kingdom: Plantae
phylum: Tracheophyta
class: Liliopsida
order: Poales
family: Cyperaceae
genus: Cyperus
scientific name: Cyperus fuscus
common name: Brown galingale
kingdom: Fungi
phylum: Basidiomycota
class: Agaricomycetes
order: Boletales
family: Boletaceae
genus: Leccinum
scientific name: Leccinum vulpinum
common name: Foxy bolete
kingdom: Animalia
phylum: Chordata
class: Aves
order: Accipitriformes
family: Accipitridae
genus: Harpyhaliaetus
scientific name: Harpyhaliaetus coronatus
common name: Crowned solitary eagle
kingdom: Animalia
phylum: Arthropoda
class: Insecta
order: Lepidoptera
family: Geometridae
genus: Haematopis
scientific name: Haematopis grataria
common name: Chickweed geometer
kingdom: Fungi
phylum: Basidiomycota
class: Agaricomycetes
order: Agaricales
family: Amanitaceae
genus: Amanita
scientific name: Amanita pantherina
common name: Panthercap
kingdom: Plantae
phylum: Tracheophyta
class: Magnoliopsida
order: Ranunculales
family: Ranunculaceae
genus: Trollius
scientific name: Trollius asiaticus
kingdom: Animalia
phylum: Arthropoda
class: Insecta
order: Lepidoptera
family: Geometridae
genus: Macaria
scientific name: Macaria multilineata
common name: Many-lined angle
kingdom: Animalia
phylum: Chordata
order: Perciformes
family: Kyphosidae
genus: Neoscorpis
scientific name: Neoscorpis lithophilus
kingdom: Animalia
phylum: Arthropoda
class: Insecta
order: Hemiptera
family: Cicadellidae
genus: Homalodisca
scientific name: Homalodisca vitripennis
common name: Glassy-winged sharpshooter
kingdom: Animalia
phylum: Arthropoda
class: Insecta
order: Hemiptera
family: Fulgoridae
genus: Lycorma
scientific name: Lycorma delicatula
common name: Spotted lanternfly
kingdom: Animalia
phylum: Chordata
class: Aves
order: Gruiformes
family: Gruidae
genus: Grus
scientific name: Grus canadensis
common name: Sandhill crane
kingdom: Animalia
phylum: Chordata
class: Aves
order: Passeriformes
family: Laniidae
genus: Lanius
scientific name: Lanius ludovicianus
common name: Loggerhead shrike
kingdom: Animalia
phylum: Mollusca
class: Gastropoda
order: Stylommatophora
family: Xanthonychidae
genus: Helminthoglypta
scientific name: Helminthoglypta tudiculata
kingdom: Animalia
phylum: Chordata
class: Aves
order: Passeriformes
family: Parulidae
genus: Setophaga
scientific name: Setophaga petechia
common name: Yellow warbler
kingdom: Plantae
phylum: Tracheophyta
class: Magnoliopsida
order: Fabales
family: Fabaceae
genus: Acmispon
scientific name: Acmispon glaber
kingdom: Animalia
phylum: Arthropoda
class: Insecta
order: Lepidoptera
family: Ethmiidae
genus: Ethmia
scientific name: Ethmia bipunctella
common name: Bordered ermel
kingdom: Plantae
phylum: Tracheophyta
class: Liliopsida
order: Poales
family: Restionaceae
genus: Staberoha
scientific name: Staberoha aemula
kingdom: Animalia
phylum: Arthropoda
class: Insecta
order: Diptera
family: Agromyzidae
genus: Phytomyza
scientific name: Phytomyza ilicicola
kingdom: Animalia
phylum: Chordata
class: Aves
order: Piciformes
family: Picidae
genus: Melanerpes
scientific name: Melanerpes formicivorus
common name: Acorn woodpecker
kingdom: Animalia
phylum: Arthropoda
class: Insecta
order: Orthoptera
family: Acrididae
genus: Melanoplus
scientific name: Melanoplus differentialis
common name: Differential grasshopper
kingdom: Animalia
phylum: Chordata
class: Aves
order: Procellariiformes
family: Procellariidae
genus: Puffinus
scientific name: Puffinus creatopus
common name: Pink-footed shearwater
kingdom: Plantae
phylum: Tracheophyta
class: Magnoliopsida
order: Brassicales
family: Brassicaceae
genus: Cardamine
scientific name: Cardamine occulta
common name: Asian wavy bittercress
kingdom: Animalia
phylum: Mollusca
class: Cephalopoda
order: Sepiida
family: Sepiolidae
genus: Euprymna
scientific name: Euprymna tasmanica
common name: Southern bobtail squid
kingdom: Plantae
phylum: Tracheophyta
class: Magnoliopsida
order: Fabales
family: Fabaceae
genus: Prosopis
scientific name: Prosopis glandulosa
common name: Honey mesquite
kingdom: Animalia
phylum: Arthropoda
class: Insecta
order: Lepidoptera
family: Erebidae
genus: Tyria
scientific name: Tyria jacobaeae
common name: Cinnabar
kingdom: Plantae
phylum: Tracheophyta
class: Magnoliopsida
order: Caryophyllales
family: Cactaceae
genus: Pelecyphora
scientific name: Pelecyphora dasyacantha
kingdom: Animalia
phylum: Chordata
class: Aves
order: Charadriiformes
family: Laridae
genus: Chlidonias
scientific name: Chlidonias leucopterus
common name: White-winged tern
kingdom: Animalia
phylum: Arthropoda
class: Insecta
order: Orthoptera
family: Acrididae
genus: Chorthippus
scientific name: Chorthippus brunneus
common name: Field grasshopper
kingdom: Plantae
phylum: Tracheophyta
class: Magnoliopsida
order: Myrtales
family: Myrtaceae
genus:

───

Work to be completed: Write out each of the records above again, line for line, with no changes.

Answer to the exercise:
kingdom: Plantae
phylum: Tracheophyta
class: Liliopsida
order: Poales
family: Cyperaceae
genus: Cyperus
scientific name: Cyperus fuscus
common name: Brown galingale
kingdom: Fungi
phylum: Basidiomycota
class: Agaricomycetes
order: Boletales
family: Boletaceae
genus: Leccinum
scientific name: Leccinum vulpinum
common name: Foxy bolete
kingdom: Animalia
phylum: Chordata
class: Aves
order: Accipitriformes
family: Accipitridae
genus: Harpyhaliaetus
scientific name: Harpyhaliaetus coronatus
common name: Crowned solitary eagle
kingdom: Animalia
phylum: Arthropoda
class: Insecta
order: Lepidoptera
family: Geometridae
genus: Haematopis
scientific name: Haematopis grataria
common name: Chickweed geometer
kingdom: Fungi
phylum: Basidiomycota
class: Agaricomycetes
order: Agaricales
family: Amanitaceae
genus: Amanita
scientific name: Amanita pantherina
common name: Panthercap
kingdom: Plantae
phylum: Tracheophyta
class: Magnoliopsida
order: Ranunculales
family: Ranunculaceae
genus: Trollius
scientific name: Trollius asiaticus
kingdom: Animalia
phylum: Arthropoda
class: Insecta
order: Lepidoptera
family: Geometridae
genus: Macaria
scientific name: Macaria multilineata
common name: Many-lined angle
kingdom: Animalia
phylum: Chordata
order: Perciformes
family: Kyphosidae
genus: Neoscorpis
scientific name: Neoscorpis lithophilus
kingdom: Animalia
phylum: Arthropoda
class: Insecta
order: Hemiptera
family: Cicadellidae
genus: Homalodisca
scientific name: Homalodisca vitripennis
common name: Glassy-winged sharpshooter
kingdom: Animalia
phylum: Arthropoda
class: Insecta
order: Hemiptera
family: Fulgoridae
genus: Lycorma
scientific name: Lycorma delicatula
common name: Spotted lanternfly
kingdom: Animalia
phylum: Chordata
class: Aves
order: Gruiformes
family: Gruidae
genus: Grus
scientific name: Grus canadensis
common name: Sandhill crane
kingdom: Animalia
phylum: Chordata
class: Aves
order: Passeriformes
family: Laniidae
genus: Lanius
scientific name: Lanius ludovicianus
common name: Loggerhead shrike
kingdom: Animalia
phylum: Mollusca
class: Gastropoda
order: Stylommatophora
family: Xanthonychidae
genus: Helminthoglypta
scientific name: Helminthoglypta tudiculata
kingdom: Animalia
phylum: Chordata
class: Aves
order: Passeriformes
family: Parulidae
genus: Setophaga
scientific name: Setophaga petechia
common name: Yellow warbler
kingdom: Plantae
phylum: Tracheophyta
class: Magnoliopsida
order: Fabales
family: Fabaceae
genus: Acmispon
scientific name: Acmispon glaber
kingdom: Animalia
phylum: Arthropoda
class: Insecta
order: Lepidoptera
family: Ethmiidae
genus: Ethmia
scientific name: Ethmia bipunctella
common name: Bordered ermel
kingdom: Plantae
phylum: Tracheophyta
class: Liliopsida
order: Poales
family: Restionaceae
genus: Staberoha
scientific name: Staberoha aemula
kingdom: Animalia
phylum: Arthropoda
class: Insecta
order: Diptera
family: Agromyzidae
genus: Phytomyza
scientific name: Phytomyza ilicicola
kingdom: Animalia
phylum: Chordata
class: Aves
order: Piciformes
family: Picidae
genus: Melanerpes
scientific name: Melanerpes formicivorus
common name: Acorn woodpecker
kingdom: Animalia
phylum: Arthropoda
class: Insecta
order: Orthoptera
family: Acrididae
genus: Melanoplus
scientific name: Melanoplus differentialis
common name: Differential grasshopper
kingdom: Animalia
phylum: Chordata
class: Aves
order: Procellariiformes
family: Procellariidae
genus: Puffinus
scientific name: Puffinus creatopus
common name: Pink-footed shearwater
kingdom: Plantae
phylum: Tracheophyta
class: Magnoliopsida
order: Brassicales
family: Brassicaceae
genus: Cardamine
scientific name: Cardamine occulta
common name: Asian wavy bittercress
kingdom: Animalia
phylum: Mollusca
class: Cephalopoda
order: Sepiida
family: Sepiolidae
genus: Euprymna
scientific name: Euprymna tasmanica
common name: Southern bobtail squid
kingdom: Plantae
phylum: Tracheophyta
class: Magnoliopsida
order: Fabales
family: Fabaceae
genus: Prosopis
scientific name: Prosopis glandulosa
common name: Honey mesquite
kingdom: Animalia
phylum: Arthropoda
class: Insecta
order: Lepidoptera
family: Erebidae
genus: Tyria
scientific name: Tyria jacobaeae
common name: Cinnabar
kingdom: Plantae
phylum: Tracheophyta
class: Magnoliopsida
order: Caryophyllales
family: Cactaceae
genus: Pelecyphora
scientific name: Pelecyphora dasyacantha
kingdom: Animalia
phylum: Chordata
class: Aves
order: Charadriiformes
family: Laridae
genus: Chlidonias
scientific name: Chlidonias leucopterus
common name: White-winged tern
kingdom: Animalia
phylum: Arthropoda
class: Insecta
order: Orthoptera
family: Acrididae
genus: Chorthippus
scientific name: Chorthippus brunneus
common name: Field grasshopper
kingdom: Plantae
phylum: Tracheophyta
class: Magnoliopsida
order: Myrtales
family: Myrtaceae
genus:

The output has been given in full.